The interesting thing to note is that, when slicing is used, a test's test_init function may be called multiple times in the same process and the test needs to be able to cope with this. For example, the advice given above about not needing to free dynamically allocated memory in the test_cleanup function does not apply when slicing is employed. Doing so may lead to a memory leak that could impact the running of the test. Note this behavior is different from fracturing. A test's test_init function can be called multiple times when a test is fractured, but each invocation takes place in a separate process.
Each OpenDCDiag test is run in its own separate process as we have seen. This can make debugging of tests with a debugger a little tricky. For this reason, OpenDCDiag contains a development option, --fork-mode. Setting the value of this option to "no" forces OpenDCDiag to run tests in its own process.
Another aspect of the way the OpenDCDiag frameworks works that can complicate debugging is the way that it runs the test_run function multiple times in parallel on different threads. If you need to debug and step through the test_run function, it's probably easiest to limit OpenDCDiag to a single thread.

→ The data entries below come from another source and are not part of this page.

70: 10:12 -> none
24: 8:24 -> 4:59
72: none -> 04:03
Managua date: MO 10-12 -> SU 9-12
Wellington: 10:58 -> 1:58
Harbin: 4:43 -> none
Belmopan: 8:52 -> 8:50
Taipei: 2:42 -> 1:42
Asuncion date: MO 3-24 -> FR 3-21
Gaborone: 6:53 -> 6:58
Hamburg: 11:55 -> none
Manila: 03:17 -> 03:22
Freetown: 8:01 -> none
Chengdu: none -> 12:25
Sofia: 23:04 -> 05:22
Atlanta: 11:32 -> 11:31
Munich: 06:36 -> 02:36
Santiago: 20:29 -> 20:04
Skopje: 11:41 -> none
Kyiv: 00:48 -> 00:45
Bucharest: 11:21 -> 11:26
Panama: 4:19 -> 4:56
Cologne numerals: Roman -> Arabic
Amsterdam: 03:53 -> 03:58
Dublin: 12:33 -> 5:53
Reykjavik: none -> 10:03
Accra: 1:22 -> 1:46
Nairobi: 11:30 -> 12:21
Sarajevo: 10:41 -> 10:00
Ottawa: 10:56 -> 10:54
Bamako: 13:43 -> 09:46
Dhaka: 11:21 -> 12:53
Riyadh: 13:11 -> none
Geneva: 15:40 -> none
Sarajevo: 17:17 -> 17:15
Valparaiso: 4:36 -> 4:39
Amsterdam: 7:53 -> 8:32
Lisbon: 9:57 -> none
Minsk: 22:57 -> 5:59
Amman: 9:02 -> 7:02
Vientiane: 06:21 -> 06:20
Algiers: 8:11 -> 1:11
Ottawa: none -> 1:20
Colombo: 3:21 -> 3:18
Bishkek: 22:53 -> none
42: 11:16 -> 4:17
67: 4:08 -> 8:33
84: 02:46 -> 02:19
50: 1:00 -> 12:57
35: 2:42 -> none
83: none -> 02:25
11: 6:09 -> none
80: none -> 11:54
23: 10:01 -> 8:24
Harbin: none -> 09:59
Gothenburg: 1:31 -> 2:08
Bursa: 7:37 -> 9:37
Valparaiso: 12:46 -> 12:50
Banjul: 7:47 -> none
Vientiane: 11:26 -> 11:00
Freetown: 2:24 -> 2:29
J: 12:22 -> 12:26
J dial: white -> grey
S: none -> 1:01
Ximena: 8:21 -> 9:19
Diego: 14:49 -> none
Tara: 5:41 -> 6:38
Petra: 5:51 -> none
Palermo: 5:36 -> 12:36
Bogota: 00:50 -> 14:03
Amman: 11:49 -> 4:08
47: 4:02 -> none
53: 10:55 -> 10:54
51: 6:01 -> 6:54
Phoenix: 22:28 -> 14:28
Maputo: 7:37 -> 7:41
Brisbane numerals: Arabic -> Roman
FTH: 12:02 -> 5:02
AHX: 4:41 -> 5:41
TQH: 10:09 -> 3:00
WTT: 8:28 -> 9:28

This can be achieved using the -n option. Thus a typical command line for debugging a test might be.
gdb --args ./opendcdiag --beta -e vector_add --fork-mode=no -n1
The framework also provides support for debugging hung tests. By default the framework will kill tests that have not responded after 5 minutes. You'll probably see something like this in your logs when a test hangs
# opendcdiag --beta -v -e simple_add --output-format=tap
# Operating system: Linux 5.8.0-63-generic
# Random generator state: LCG:1315282236
not ok 1 simple_add # (beta test) timed out
---
info: {version: f09c9ae329da-dirty, timestamp: 2021-09-24T12:52:16Z, virtualized: true}
fail: { cpu-mask: 'X:X:X:X:X:X:X:X', time-to-fail: null, seed: 'LCG:1315282236'}
Main thread:
- 'E> Child 18834 did not exit, sending signal SIGQUIT'
Thread 0 on CPU 0 (pkg 0, core 0, thr 0, family/model/stepping 06-55-04, microcode 0x1, PPIN N/A):
- 'E> Thread is stuck'
The default behavior can be overridden via the --on-hang development option. The option --on-hang=gdb can be used automatically launch gdb to debug the hung test. This option may require administrator privileges to work.
OpenDCDiag's public API can be found in sandstone.h. Most of the functions and structures in this file are documented. Readers should consult sandstone.h for information about OpenDCDiag's API that is not covered in this guide.